Test Scores Unreliable Means of Assessing School Quality

A review by the National Center for Fair and
Open Testing (FairTest) of the test score patterns of Massachusetts
schools recently singled out for special recognition on the basis
of gains in MCAS scores highlights a variety of ways in which test
score gains are an unreliable means of assessing school quality. 
A variety of factors can contribute to improvements in scores
without any appreciable improvement in student learning. 
MCAS gains may be a matter of luck, especially when fewer than
60 students are tested. Under these circumstances in particular,
gains are fragile; few schools sustain score increases over time.
Rises may also reflect changes in the population of students tested
more than particular school improvement strategies.  Overall
gains may also mask widening score gaps and students “stuck”
at the low-scoring levels.

Along with other national testing experts,
FairTest advises policy makers and educational practitioners that
using standardized test scores alone as the basis for describing
school performance or improvement is both unreliable and unfair. 
Research and experience underscore that tests score gains provide
an inadequate and sometimes misleading picture of school “improvement.” 

Nevertheless, such misuse of standardized
test scores has become a hallmark of education policy in
Massachusetts.  This week, the business-supported and pro-MCAS
group, MassInsight, names ten schools and districts selected as
Vanguard schools for others to emulate.    The State
Education Department last year released a school performance rating
report, assigning all schools across the state a rating based
on the average of 1999 and 2000 MCAS results compared to 1998

The MassInsight and DOE school recognition
procedures follow the lead of William Edgerly, chairman emeritus
of State Street Corporation, who annually identifies schools whose
principals receive awards of $10,000 based on MCAS score gains. 
Edgerly awards are based on largely meaningless single-year score
gains. FairTest research shows that two-year averages are likewise
inadequate for determining rewards and sanctions. 

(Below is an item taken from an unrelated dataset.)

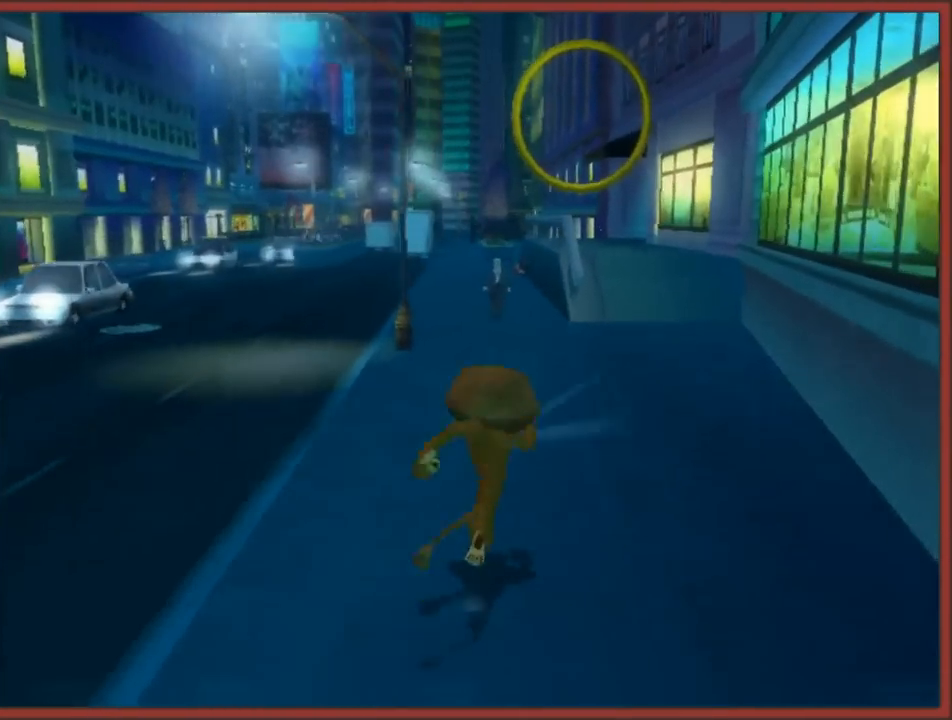
{"buttons": [], "left_stick": "up", "right_stick": "center", "events": [[17, "B", "down"], [100, "B", "up"], [167, "B", "down"], [250, "B", "up"], [333, "B", "down"], [417, "B", "up"]]}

FairTest’s review highlights the following:

• In many award-winning schools, the
numbers of students tested are so small that MCAS score gains
and claims for “most improved” status are misleading,
having more to do with “luck” than with authentic improvement.

• MCAS score gains in recognized schools
are not necessarily sustained over time.

• Students “lost” from the
testing pool may create the appearance of improved schools when
in fact what has changed is the composition of students tested.  

• Overall score gains may mask wider
achievement gaps between high-scoring and low-scoring students,
with percentages of students scoring in the lower ranges stuck
or increasing.

Small numbers of students tested
mean MCAS score gains in award-
winning schools may represent little more than good luck.

A recent report delivered to the Brookings
Institute clearly warns of the danger of misidentifiying “good”
and “bad” schools on the basis of short-term test-score
gains (Lynn Olson,  “Study Questions Reliability of
Single-Year Test Score Gains,” Education Week, 23 May 2001:
9).   Commenting on the report’s implication for
school accountability and recognition programs, David Grissmer
of RAND Corporation notes, “The question is, are we picking
out lucky schools or good schools, and unlucky schools or bad
schools? The answer is, we’re picking out lucky and unlucky
schools” (Olson, p. 9).   In small schools, the
presence of even a few students who score especially high or low
can skew average scores dramatically from one year to the next.

Small numbers of students tested in several
MassInsight award-winning schools suggest that MCAS score gains
may reflect little more than variations in the testing pool.  
In these schools, overall school scores may fluctuate widely from
one year to the next depending on the scores of individual students
who, for better or worse, happen to be enrolled in a particular
grade during a particular year.

For many award-winning elementary schools,
the average number of fourth graders taking MCAS is frequently
less than 60 students, the number researchers say can lead to
“considerable volatility” of results.  Under these
conditions, MCAS gains in a number of recognized schools should
be considered unreliable. For example:

• One award-winning school (Sunderland)
tested only 36 students in 1998, 20 students in 1999, and 41
students in 2000.
• In one district where two schools were honored, only 26
students were tested in 1998, 35 in 1999, and 25 in 2000 in one
school (Albert Lewis, Everett); in the second (Devens), only
50 were tested in 1998, 42 in 1999, and 46 in 2000.
• In another district where three schools were honored,
only 34 students were tested in 1998, 34 in 1999, and 32 in 2000
in one school (Altavista in Woburn); in another (Goodyear in
Woburn), 41 students were tested in 1998, 33 in 1999, and 53
in 2000.

Recognized schools do not all
sustain MCAS gains over time. 

Observers from across the country have reported
that test score gains are often short-lived. Commenting on the
“ping-pong” pattern of scores examined over a number
of years, Stanford University professor Linda Darling-Hammond
notes that score gains made over one or two years are often followed
by sharp drops in scores in subsequent years (Darling-Hammond,
The Right to Learn, 1997).  Indeed, as the Brookings report
indicates, the “considerable volatility” in scores is
to be expected when low numbers are tested (T.J. Kane and D.O.
Staiger, School Accountability Measures, 2000).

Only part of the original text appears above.